I don't think I've answered the question, but hopefully I've at least shed some light on the subject for members of both the OODBMS camps and RDBMS camps... Now if only a useful ORDBMS were to come along...
(Note that PostgreSQL and some other RDBMS actualy can be used in a semi-OO manner, but this is usually reserved for inheritable structures of data to be used for specific extensions to the data model - thus the SUV table inherits from the Cars table and adds some columns - but all other relationships SUV has will still be relational)
A Hierarchy of Myth (Score:2, Interesting)
The desire to impose a hierarchy on the data itself instead of considering a hierarchy as simply one view on the data is a step backwards. Nobody who manages large amounts of data is looking to jam it into a static hierarchy, and so XML is not an answer, nor is any hierarchical representation.

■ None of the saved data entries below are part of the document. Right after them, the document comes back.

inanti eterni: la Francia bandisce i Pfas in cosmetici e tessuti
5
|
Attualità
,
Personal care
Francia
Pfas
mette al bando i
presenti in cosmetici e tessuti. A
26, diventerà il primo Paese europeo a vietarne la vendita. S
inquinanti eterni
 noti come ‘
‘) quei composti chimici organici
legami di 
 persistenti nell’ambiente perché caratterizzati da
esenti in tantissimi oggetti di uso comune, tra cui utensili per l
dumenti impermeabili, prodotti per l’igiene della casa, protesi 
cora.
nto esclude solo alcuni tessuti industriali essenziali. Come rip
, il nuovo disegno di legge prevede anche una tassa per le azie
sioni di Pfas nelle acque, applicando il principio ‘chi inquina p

Re:I don't think so. (Score:2, Interesting)
In this case, unless you had a table of phone number data that contained information about the number (like who paid for it, the day it was installed, the type of service available, the type of line, etc) you could get by with just one employee/number table, like this:
bobid phone1
bobid phone2
bobid phone3
which is pretty simple, with a combinatio key of employid/phonenumb. You could still have a separate table with the phone number info, with the phone number as the primary key if you wanted to track the other data.
Most people overthink relational databases and don't really break things down like they should and make well formed tables. Of course, you can chang ethe table structure based on how the database is going to be used. Sometimes is is better to denormalize the table for search efficiency.
What I think is most interesting are the OODBMS, but it seems to me that they would have an increased overhead on their searches.
bob
Mapping XML onto a relational model (Score:2, Interesting)
I guess a pure XML database like the ones mentioned in the article would be better at this, but the advantage is that relational dbs are already in wide use.
See RDF (Score:2, Interesting)
I don't think XML by itself carries enough metadata to understand much beyond whether a document is valid or not. I think RDF and RDFS have a big role to play in getting XML database ready.
Perhaps hopping on the XML database bandwagon before RDF technologies mature could be a mistake. Forget the semantic web, I want to see the sematic database.
W3 RDF [w3.org]
A Good RDF resource [bris.ac.uk]
Not so simple (Score:3, Interesting)
Re:Some thoughts... (Score:2, Interesting)
All that is needed is a relation "product".
relations.add([obj1, obj2], [obj3, obj4, obj42])
relations.getRelations(obj1)
>>>[obj3, obj4, obj42]
relations.getRelations(obj3)
>>>[obj1, obj2]
Every object in zope is defined by its id, and it's path, so it could be done relatively easily.
Then you would get the advantages of a relational model in the ZODB.
You could even use a different instance of the class for different object types. Like you make many relation tables in a traditinal rdbm.